‘And that’s largely lies and exaggeration.’
She shrugged and smiled briefly as their glances met and held for an instant. ‘I wouldn’t know, would I?’
A long moment passed, and then Roman said, ‘My adoptive mother died—my blood mother too...of the same illness.’
‘Fate can be very cruel sometimes,’ she said gently, treasuring his confidence in telling her what he had.
‘I still can’t believe it all these years on.’
Roman seemed lost to her for a moment. ‘It was a terrible coincidence,’ she said quietly, not wanting to intrude on his painful memories.
‘I still blame myself,’ Roman revealed as he stared out across a deceptively placid-looking ocean.
‘You can’t blame yourself for their illness.’
‘I blame myself for causing them the stress that might have provoked it,’ Roman explained. ‘I grew up the trophy son, praised to high heaven by my adoptive parents, but when I found out the truth about my birth on my fourteenth birthday, all I wanted was to be accepted by my blood family, but when I went to find them, they shut the door in my face.’
‘It was too late and your mother had died?’ she guessed.
Roman’s smile lacked any humour. ‘Worse. It was the day of her funeral, and having her fourteen-year-old son turn up out of the blue was the last thing her grieving family had expected. She bore more children after me, and it was just too much for them, my turning up, and at the worst time possible. They told me to my face I had no place there.’
‘So you believed you didn’t belong anywhere.’
‘My adoptive parents took me back without question and with open arms.’
‘But that was good, surely?’
Darkness still lurked behind his eyes. ‘They had never shown me anything but love—and how did I repay them? By becoming increasingly cold and unfeeling.’
‘But you were so young. You must have been so full of anger and bewilderment.’
‘And now it’s too late.’
‘It’s never too late,’ she whispered.
‘All I wanted was to make them proud.’
‘And don’t you think you have?’
‘I should have loved them more at the time, and then thought about making them proud of me. My adoptive mother fell ill, but I didn’t even notice I was so self-obsessed.’
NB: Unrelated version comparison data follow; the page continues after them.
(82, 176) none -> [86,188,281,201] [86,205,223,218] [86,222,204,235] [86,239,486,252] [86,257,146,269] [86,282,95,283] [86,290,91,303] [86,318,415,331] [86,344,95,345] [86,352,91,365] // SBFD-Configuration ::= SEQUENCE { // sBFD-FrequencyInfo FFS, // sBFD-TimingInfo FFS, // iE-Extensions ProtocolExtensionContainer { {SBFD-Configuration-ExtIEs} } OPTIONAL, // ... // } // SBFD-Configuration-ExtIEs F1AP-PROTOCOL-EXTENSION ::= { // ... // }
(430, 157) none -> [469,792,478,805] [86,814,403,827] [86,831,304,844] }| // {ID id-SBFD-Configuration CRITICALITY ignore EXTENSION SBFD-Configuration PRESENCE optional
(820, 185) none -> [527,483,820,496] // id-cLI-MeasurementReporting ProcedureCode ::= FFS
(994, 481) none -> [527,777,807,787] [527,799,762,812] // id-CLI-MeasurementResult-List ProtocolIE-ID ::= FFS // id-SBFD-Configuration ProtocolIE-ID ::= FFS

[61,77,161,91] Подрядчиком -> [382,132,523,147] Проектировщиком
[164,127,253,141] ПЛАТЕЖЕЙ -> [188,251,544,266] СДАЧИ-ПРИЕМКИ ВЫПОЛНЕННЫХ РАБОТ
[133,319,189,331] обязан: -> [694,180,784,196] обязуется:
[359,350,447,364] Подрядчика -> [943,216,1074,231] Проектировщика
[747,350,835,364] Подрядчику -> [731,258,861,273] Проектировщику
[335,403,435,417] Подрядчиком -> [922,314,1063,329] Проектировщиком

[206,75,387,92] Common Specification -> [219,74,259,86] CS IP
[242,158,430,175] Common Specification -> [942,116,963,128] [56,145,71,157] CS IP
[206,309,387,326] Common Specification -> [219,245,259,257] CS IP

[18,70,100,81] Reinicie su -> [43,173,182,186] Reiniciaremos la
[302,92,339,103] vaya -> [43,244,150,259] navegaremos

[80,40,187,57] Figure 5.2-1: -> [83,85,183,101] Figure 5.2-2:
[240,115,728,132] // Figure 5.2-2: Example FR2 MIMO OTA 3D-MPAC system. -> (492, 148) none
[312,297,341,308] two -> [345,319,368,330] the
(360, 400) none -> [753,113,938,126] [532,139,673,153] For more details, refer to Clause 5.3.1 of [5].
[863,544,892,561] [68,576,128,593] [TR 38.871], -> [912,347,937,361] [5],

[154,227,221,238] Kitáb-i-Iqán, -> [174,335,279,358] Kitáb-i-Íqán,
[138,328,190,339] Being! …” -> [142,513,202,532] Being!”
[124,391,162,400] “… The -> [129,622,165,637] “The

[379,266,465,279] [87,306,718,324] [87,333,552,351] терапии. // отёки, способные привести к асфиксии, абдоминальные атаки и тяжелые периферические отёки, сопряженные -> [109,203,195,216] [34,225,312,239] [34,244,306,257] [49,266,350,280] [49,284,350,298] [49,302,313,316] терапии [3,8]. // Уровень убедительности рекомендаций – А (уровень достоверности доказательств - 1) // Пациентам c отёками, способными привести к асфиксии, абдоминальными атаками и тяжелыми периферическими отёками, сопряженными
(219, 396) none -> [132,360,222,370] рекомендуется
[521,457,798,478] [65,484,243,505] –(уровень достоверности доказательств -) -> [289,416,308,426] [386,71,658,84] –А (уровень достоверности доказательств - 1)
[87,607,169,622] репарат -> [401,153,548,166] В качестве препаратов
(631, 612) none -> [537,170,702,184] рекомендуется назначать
‘Most teenagers are,’ Eva pointed out. So this was what had put that haunted look in his eyes. Her heart ached for him. ‘You’ve never forgiven yourself, and yet you must have been broken-hearted too. What a terrible shock for you, and teenage boys don’t deal too well with emotional upheaval—’
‘Which of course you know all about,’ he snapped, resenting her intrusion into his hidden world, she guessed.
‘I do know, as it happens. I have a brother, Tyr, remember? I only have to think back to remember Tyr rampaging around the house, yelling at everyone when he was young because he had no other outlet for his feelings.’
‘So that’s how you learned to shout,’ Roman said, slowly coming out of his black mood.
In that moment, things changed between them. An understanding grew that hadn’t been there before. ‘My personality has nothing to do with my brother, Tyr—though, like most sisters, I blame him for lots of things, but not that.’
‘So you just grew this way?’ Roman suggested, a smile curving his lips.
‘I don’t know what you mean,’ she said, acting menacing.
‘I think you do know, Eva.’
This was too much—too much emotion—too much understanding of what made her tick. She chose not to meet Roman’s penetrating stare, and stared out to sea instead, to where the heat-bleached horizon met the intense blue-green of deep water.
Perhaps if Tyr had stayed home rather than answering the wanderlust that had always plagued him, things might have turned out differently, but like Roman she couldn’t turn the clock back. She didn’t want to. Things were as they were, and she was as she was, and for once in her life, sitting here next to Roman, that didn’t seem such a very bad thing.
CHAPTER TWELVE
STANDING UP, HE held out his hand to Eva. She hesitated. Then she smiled and reached out to him. He drew her with him, pausing only at the counter to pay.
‘We’ll be back.’ Roman narrowed his eyes when it struck him that the gaze of the smiling waiter taking his money was fixed longingly on Eva’s face.